Work to be completed => Work through the records below and tally every line containing "cmdline". Reply with the total alone.

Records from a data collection
= = = =
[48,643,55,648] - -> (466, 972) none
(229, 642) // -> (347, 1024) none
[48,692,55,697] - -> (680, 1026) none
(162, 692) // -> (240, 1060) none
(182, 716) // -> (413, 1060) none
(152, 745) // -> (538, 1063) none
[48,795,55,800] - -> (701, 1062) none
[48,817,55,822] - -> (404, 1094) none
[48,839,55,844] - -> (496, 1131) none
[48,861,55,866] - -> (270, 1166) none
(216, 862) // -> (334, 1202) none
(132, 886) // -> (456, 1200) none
= = = =
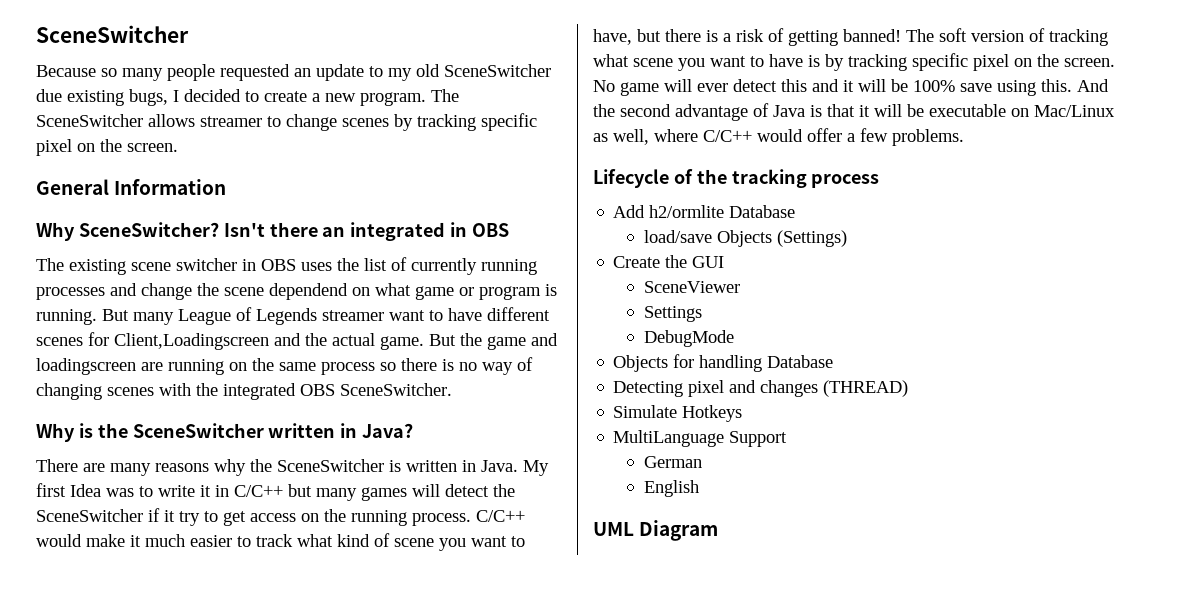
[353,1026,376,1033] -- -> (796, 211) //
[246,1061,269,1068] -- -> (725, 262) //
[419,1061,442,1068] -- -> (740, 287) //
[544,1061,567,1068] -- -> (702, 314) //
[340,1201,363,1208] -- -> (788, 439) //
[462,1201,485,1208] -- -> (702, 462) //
= = = =
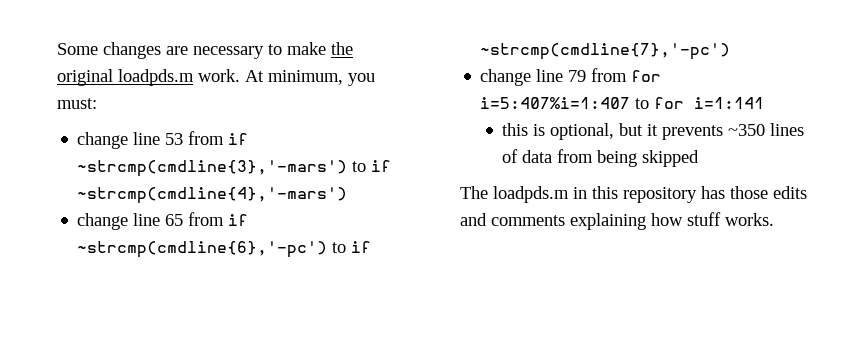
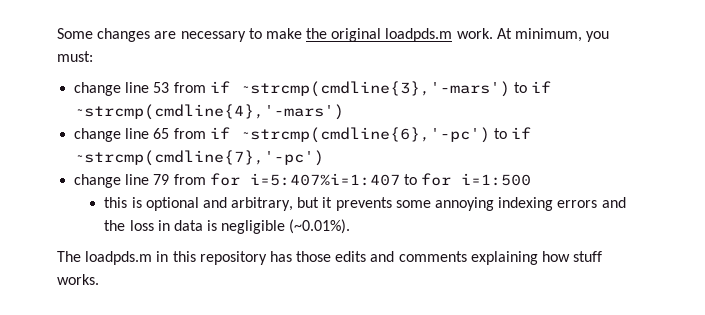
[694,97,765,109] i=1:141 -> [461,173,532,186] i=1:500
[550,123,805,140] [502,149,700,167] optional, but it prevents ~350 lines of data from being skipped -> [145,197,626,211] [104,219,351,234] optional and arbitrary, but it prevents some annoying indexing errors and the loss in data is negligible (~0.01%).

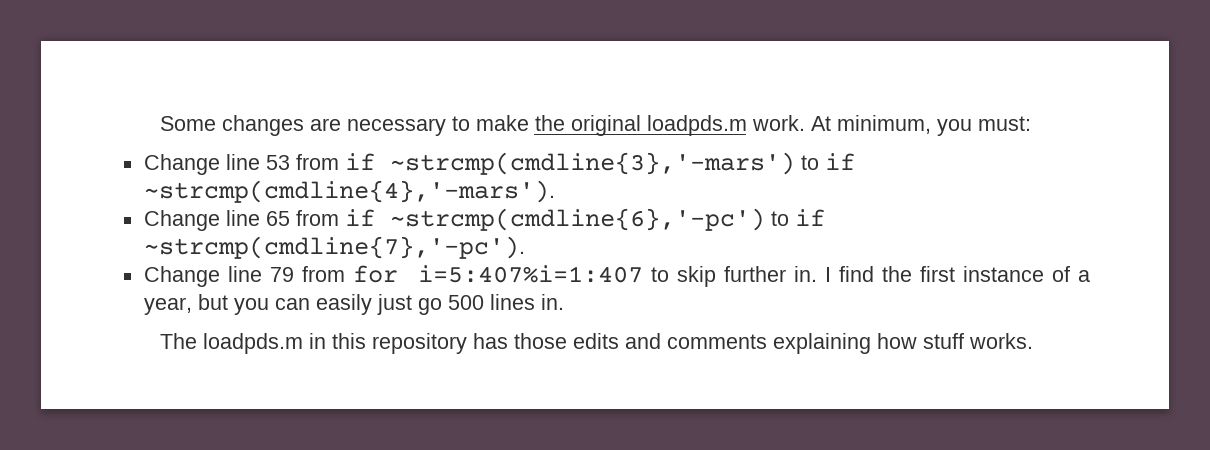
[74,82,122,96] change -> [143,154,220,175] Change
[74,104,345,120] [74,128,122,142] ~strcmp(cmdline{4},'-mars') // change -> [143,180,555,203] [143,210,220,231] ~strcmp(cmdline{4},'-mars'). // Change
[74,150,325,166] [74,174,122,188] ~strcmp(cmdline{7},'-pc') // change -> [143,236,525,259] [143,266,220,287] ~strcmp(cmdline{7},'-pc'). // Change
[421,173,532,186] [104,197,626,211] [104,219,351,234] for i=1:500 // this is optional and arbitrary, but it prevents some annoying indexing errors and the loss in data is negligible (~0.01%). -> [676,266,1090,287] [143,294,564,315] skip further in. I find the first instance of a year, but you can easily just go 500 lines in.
= = = =
Exercise solution => 2